When self beats external: the artifact depends on conventions visible only from inside the conversation (codebase invariants, prior decisions, domain terminology established earlier). External adversaries with generic priors issue confident-but-wrong findings in these cases; self retains the context.

When external beats self: the artifact contains confabulations or blind spots the caller already committed to. Fresh context catches these; self inherits them.

When possible, run both. They have orthogonal failure modes.

Drill via self path uses the same loop as the subagent drill: iterate

prepare_self(profile='drill', finding=..., chain=...)
— produce one
{why, because}
per dedicated response — append to chain — until bedrock or max depth — then a final synthesize pass.

Verdicts

  • SHIP: Clean. Deliver.
  • REVISE: Real issues, sound core. Fix and deliver.
  • RETHINK: Structural problems. Reconsider approach.

Severity Levels

  • critical/high/medium/low: Standard severity — actionable findings that block in blocking mode.
  • unverifiable: Adversary flagged something it doesn't recognize (API, pattern, model name) but can't confirm is wrong. Surfaced for awareness but does not block SHIP. Use
    context
    to ground the adversary on APIs/patterns it may not know.

Credentials (API path only)

The subagent path needs no credentials.
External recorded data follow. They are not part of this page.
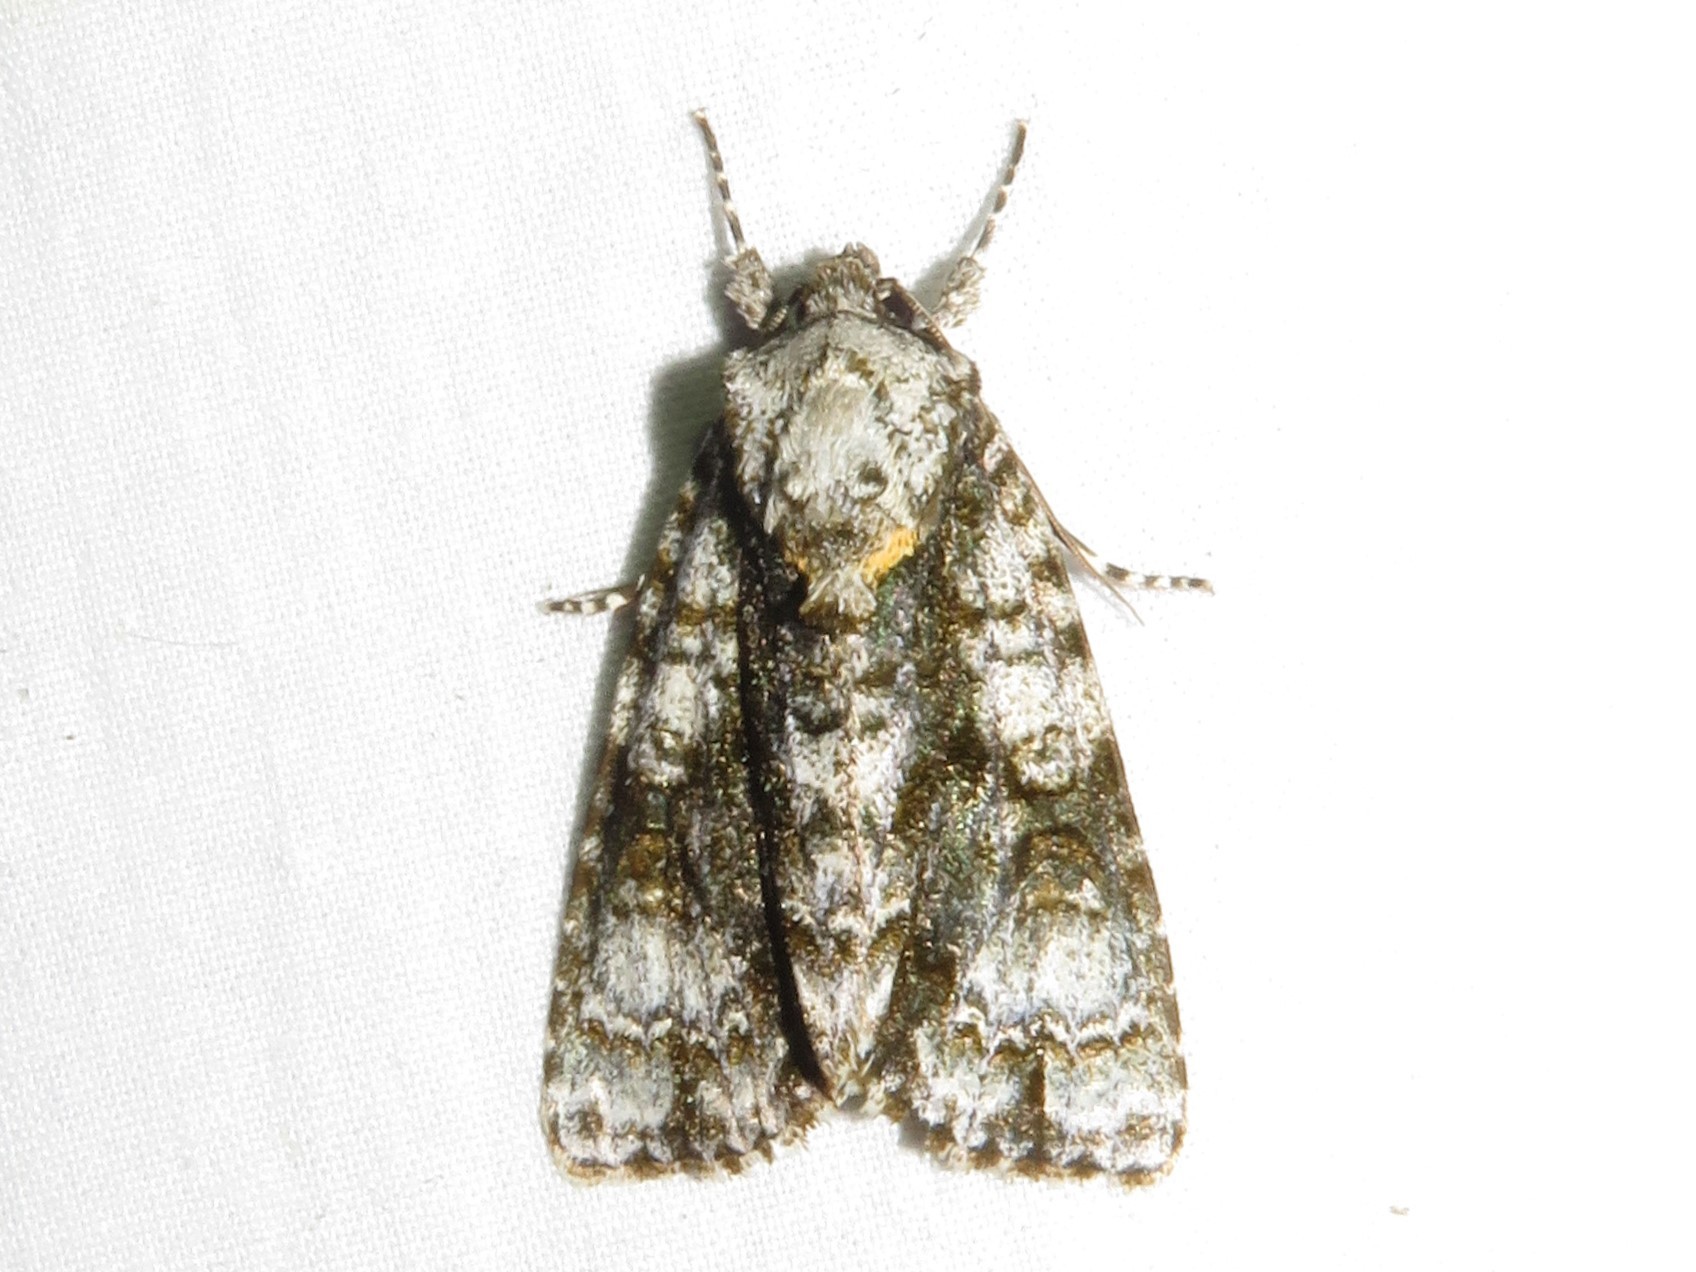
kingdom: Animalia
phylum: Arthropoda
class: Insecta
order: Lepidoptera
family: Noctuidae
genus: Acronicta
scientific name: Acronicta superans
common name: Splendid dagger
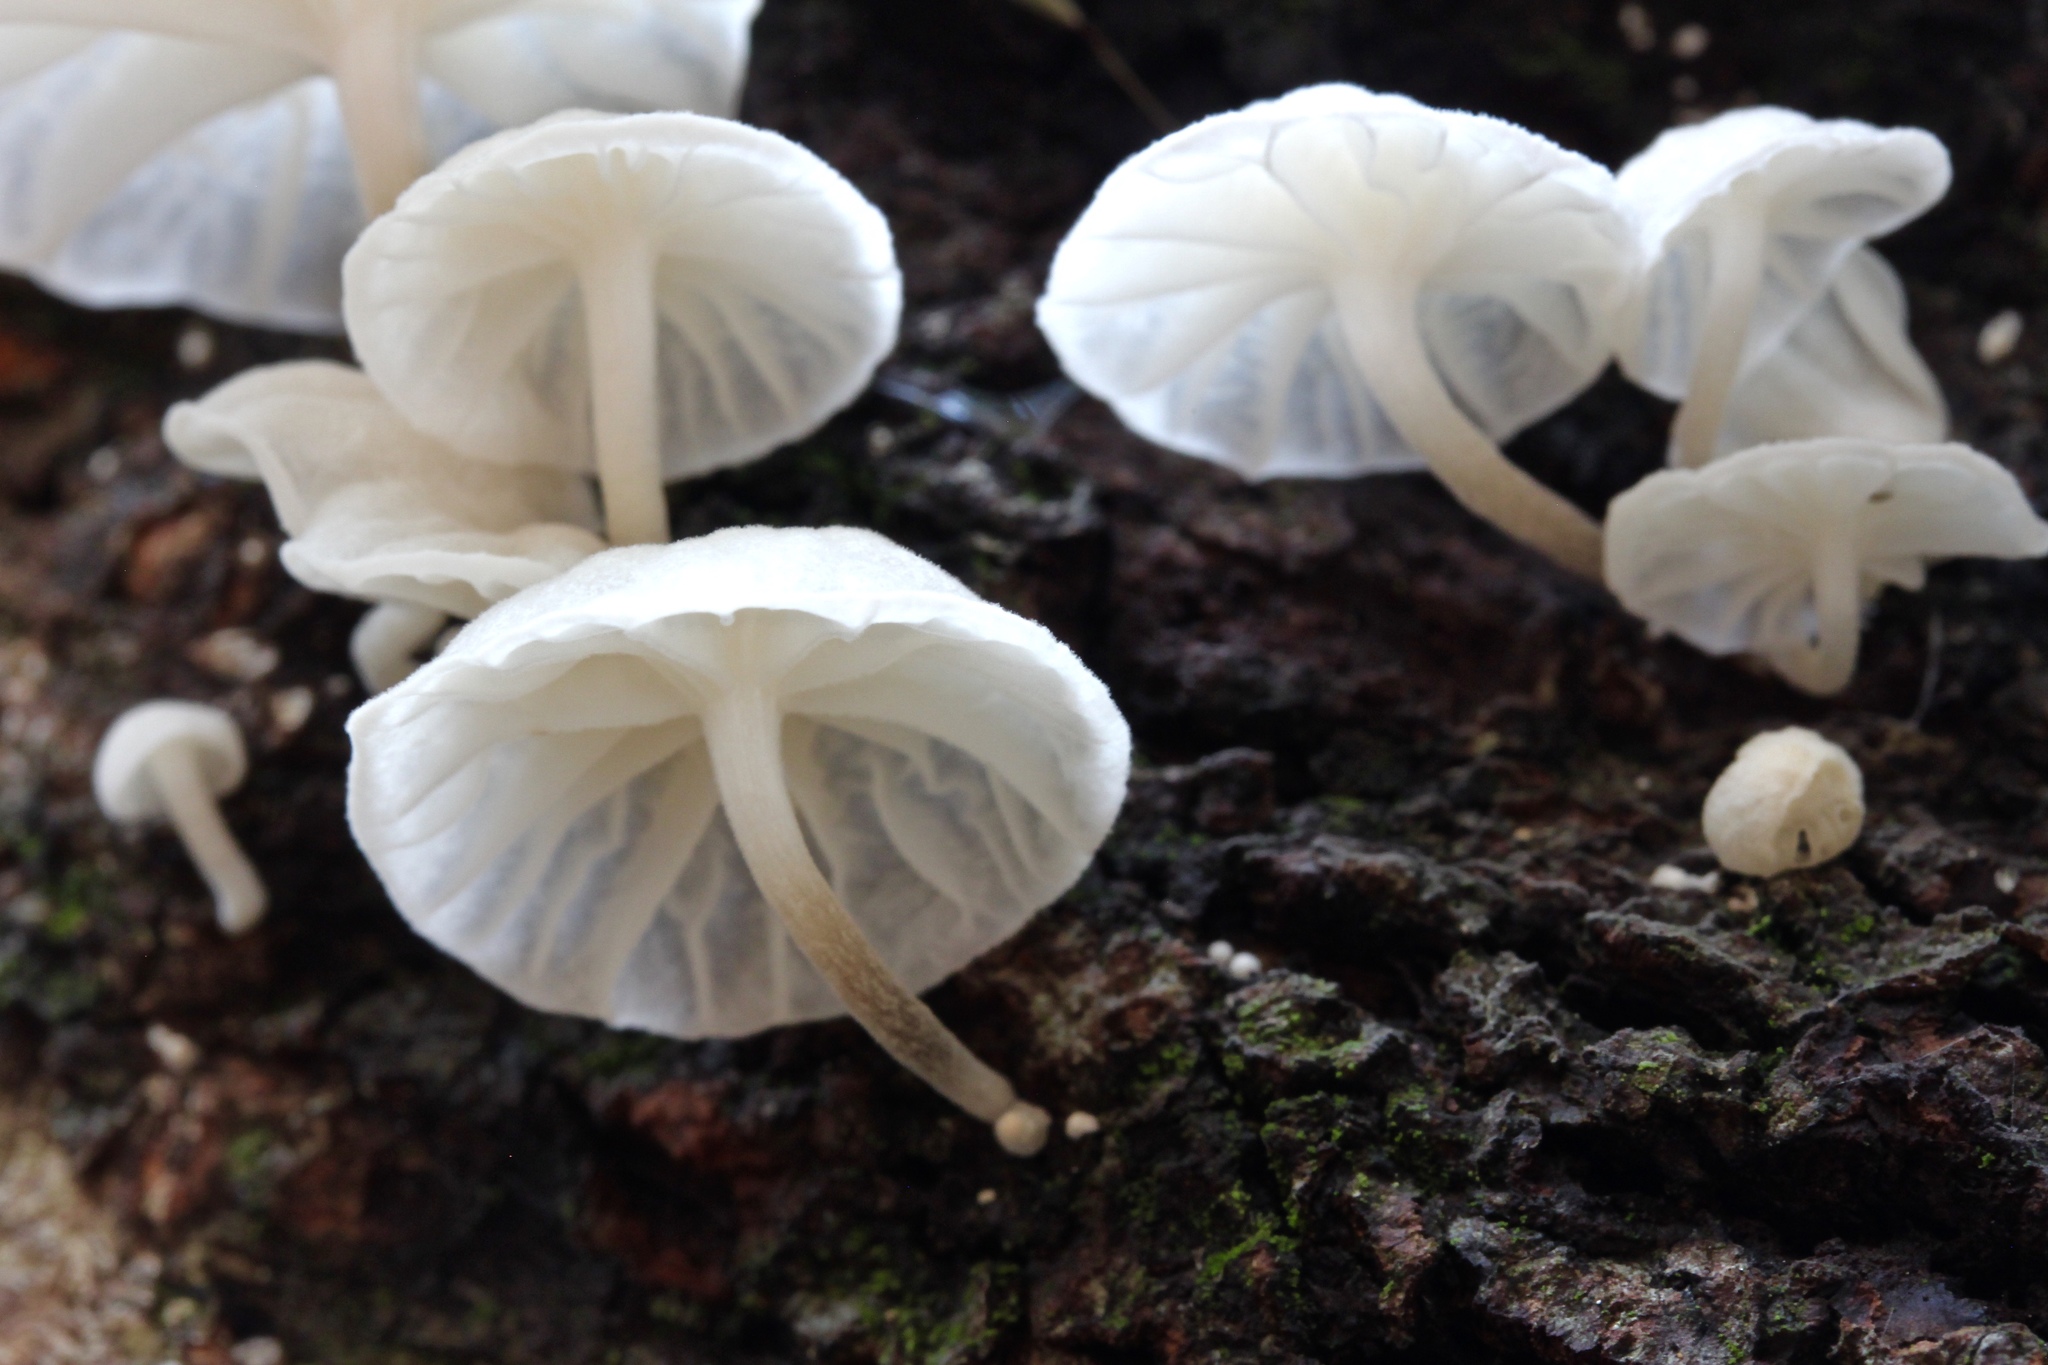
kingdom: Fungi
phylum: Basidiomycota
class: Agaricomycetes
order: Agaricales
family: Omphalotaceae
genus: Marasmiellus
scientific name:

The API path loads from environment or project files:

  • Gemini via Cloudflare Gateway (preferred):
    CF_ACCOUNT_ID
    ,
    CF_GATEWAY_ID
    ,
    CF_API_TOKEN
    from env or
    proxy.env
  • Gemini direct:
    GOOGLE_API_KEY
    from env
  • Claude API (claude.ai fallback only):
    ANTHROPIC_API_KEY
    or
    API_KEY
    from env or
    claude.env

No external skill dependencies.

requests
is loaded lazily — only the API path requires it.